=== Data under study ===

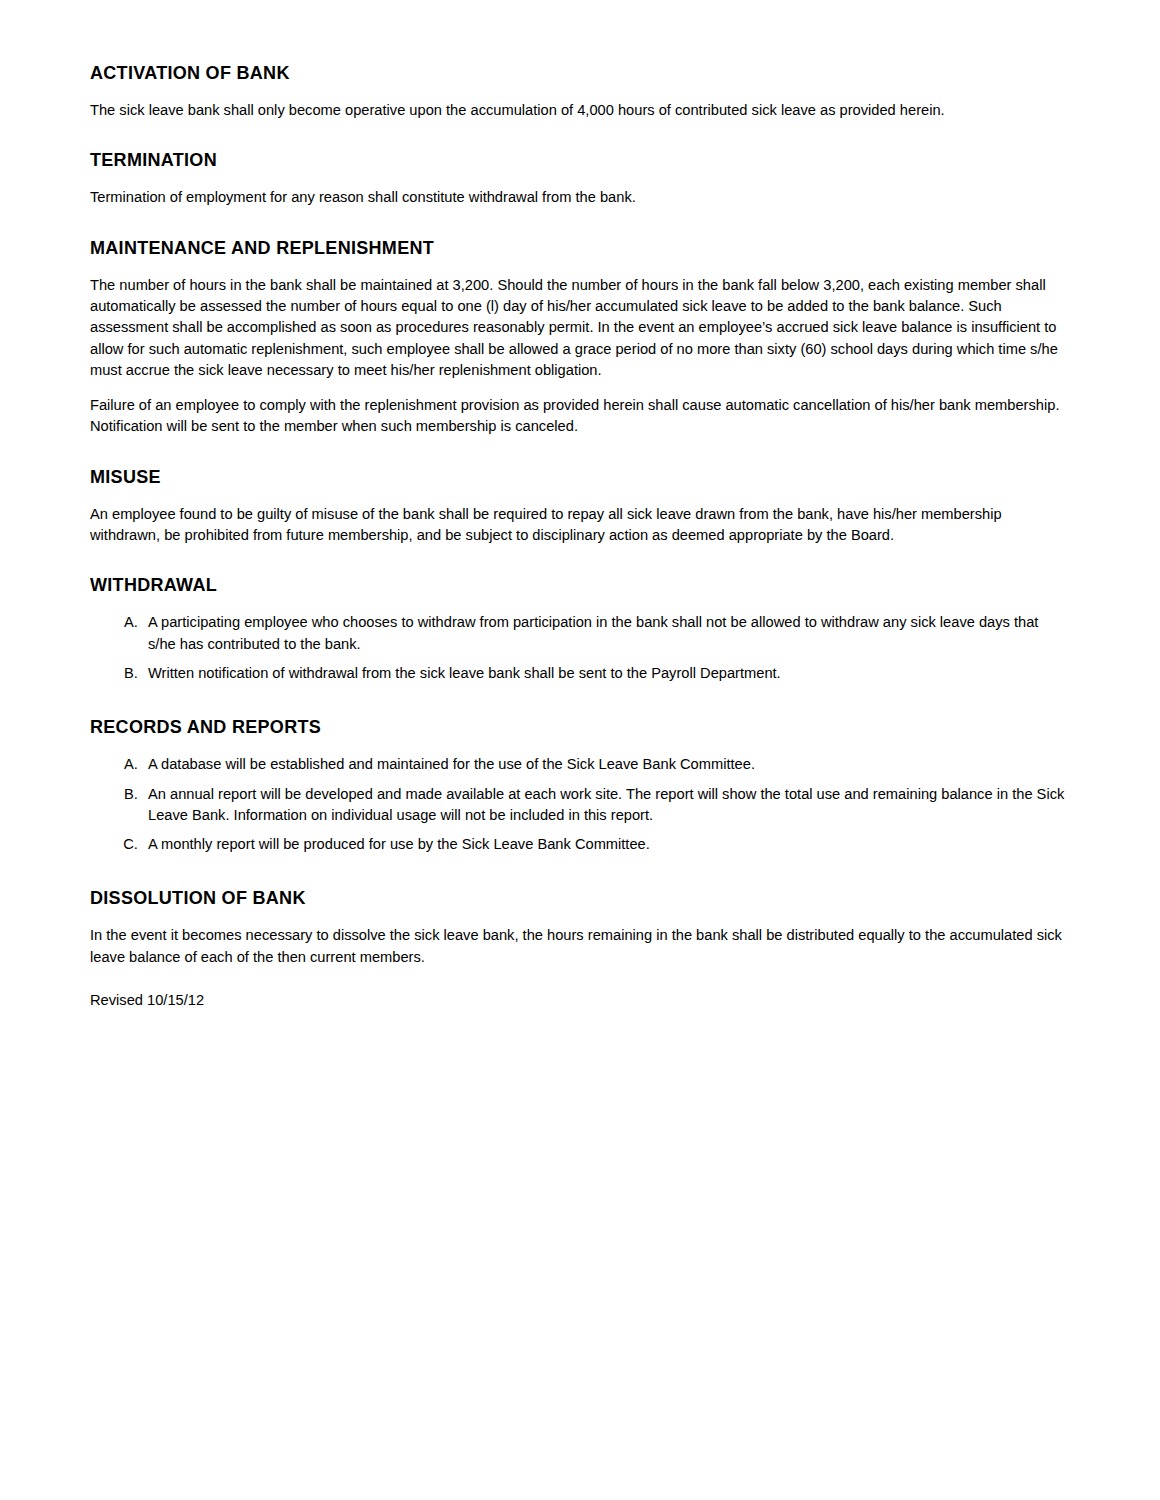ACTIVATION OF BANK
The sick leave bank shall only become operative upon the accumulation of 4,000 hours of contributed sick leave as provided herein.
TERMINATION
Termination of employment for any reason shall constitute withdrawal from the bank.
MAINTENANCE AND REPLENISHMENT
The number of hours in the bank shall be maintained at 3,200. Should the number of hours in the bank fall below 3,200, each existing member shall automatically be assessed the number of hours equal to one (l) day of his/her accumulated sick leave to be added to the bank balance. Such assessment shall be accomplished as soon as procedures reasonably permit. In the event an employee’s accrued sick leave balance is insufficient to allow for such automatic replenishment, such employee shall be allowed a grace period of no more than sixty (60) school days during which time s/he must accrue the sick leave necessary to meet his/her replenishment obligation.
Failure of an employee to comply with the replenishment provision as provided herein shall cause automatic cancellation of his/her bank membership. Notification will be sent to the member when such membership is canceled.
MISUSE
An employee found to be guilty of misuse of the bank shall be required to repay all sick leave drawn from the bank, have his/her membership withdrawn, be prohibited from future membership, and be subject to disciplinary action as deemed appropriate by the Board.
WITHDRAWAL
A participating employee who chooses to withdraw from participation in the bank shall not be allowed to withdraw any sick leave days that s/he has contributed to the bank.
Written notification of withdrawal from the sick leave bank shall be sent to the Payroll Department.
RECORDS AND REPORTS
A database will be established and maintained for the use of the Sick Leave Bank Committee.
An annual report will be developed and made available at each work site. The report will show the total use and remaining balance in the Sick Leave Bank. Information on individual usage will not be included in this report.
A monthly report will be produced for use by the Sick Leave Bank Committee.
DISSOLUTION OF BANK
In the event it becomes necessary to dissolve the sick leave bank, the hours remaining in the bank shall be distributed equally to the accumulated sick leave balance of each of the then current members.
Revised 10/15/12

===
=== Data under study ===

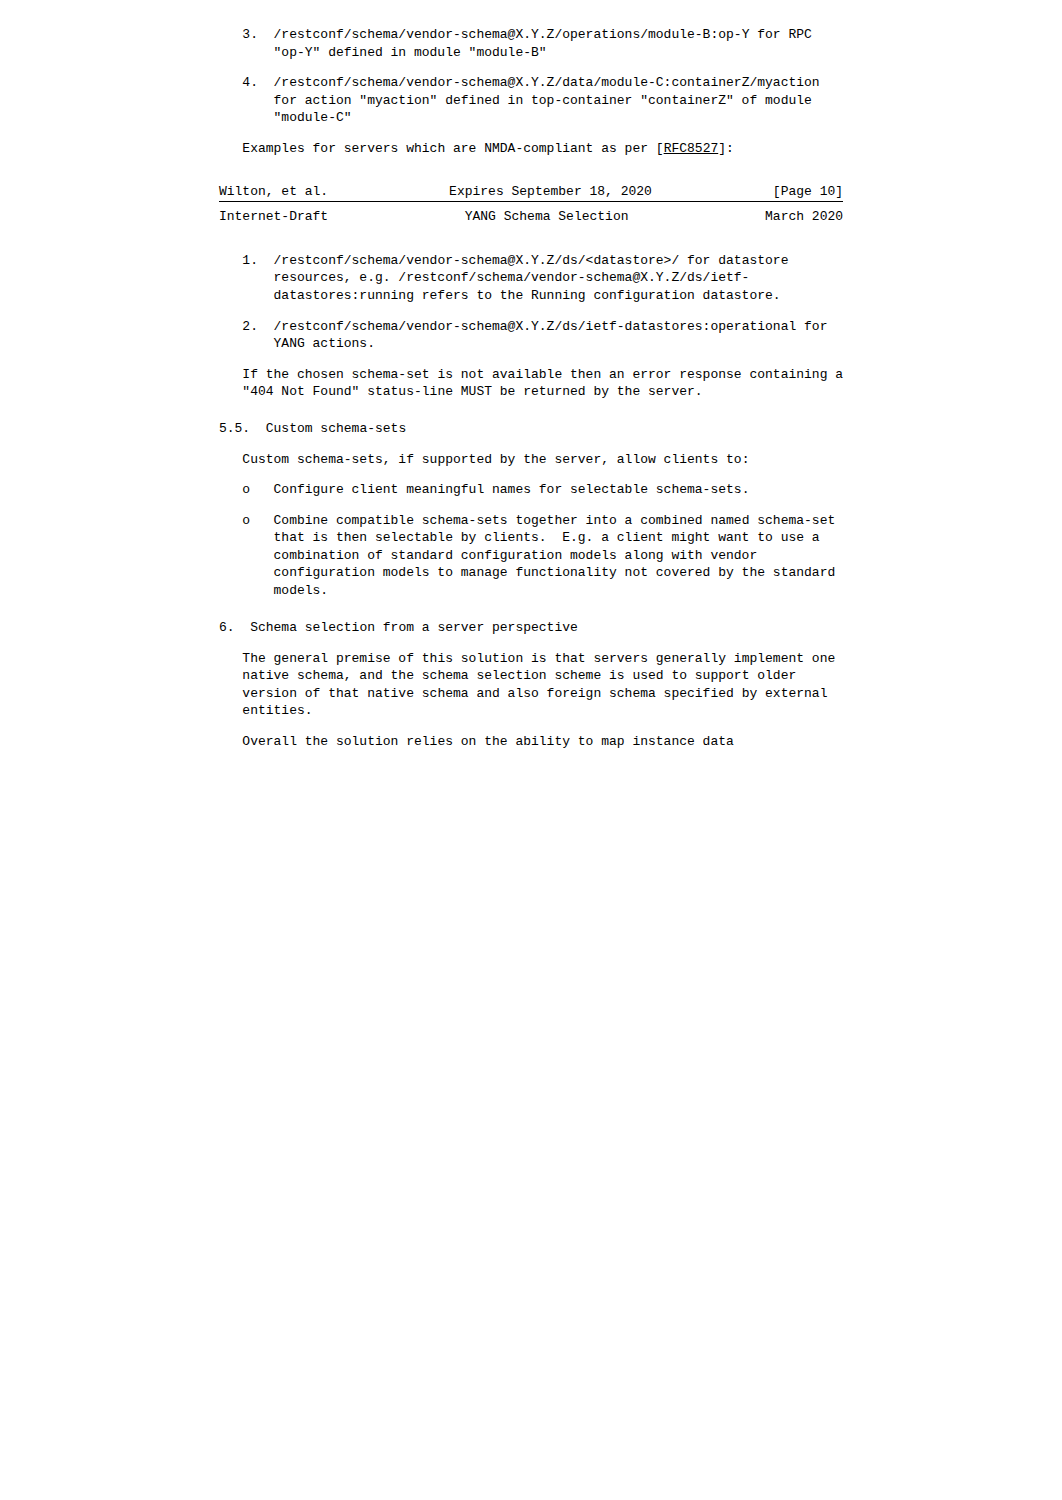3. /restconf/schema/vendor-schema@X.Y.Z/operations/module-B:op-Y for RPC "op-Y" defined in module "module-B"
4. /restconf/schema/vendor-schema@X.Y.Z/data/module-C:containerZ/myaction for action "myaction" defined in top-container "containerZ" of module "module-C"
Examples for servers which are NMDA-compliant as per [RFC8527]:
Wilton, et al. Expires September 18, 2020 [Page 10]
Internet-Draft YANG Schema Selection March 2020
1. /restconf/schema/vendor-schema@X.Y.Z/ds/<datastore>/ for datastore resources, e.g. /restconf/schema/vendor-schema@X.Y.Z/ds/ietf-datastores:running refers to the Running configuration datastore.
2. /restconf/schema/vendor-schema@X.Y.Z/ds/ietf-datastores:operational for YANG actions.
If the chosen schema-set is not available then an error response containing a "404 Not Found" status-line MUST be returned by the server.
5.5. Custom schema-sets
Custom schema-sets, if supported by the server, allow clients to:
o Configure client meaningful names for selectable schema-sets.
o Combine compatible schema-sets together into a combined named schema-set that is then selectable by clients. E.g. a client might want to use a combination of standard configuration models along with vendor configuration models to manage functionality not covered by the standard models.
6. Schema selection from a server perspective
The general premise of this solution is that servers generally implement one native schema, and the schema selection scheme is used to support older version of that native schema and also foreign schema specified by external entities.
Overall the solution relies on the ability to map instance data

===

◆ What you should do:
Write back word for word every line in the entries above from the one with "ACTIVATION OF BANK" to the one with "The number of hours in the bank shall", ends included, and none of the pictures.

◆ Reply:
ACTIVATION OF BANK
The sick leave bank shall only become operative upon the accumulation of 4,000 hours of contributed sick leave as provided herein.
TERMINATION
Termination of employment for any reason shall constitute withdrawal from the bank.
MAINTENANCE AND REPLENISHMENT
The number of hours in the bank shall be maintained at 3,200. Should the number of hours in the bank fall below 3,200, each existing member shall automatically be assessed the number of hours equal to one (l) day of his/her accumulated sick leave to be added to the bank balance. Such assessment shall be accomplished as soon as procedures reasonably permit. In the event an employee’s accrued sick leave balance is insufficient to allow for such automatic replenishment, such employee shall be allowed a grace period of no more than sixty (60) school days during which time s/he must accrue the sick leave necessary to meet his/her replenishment obligation.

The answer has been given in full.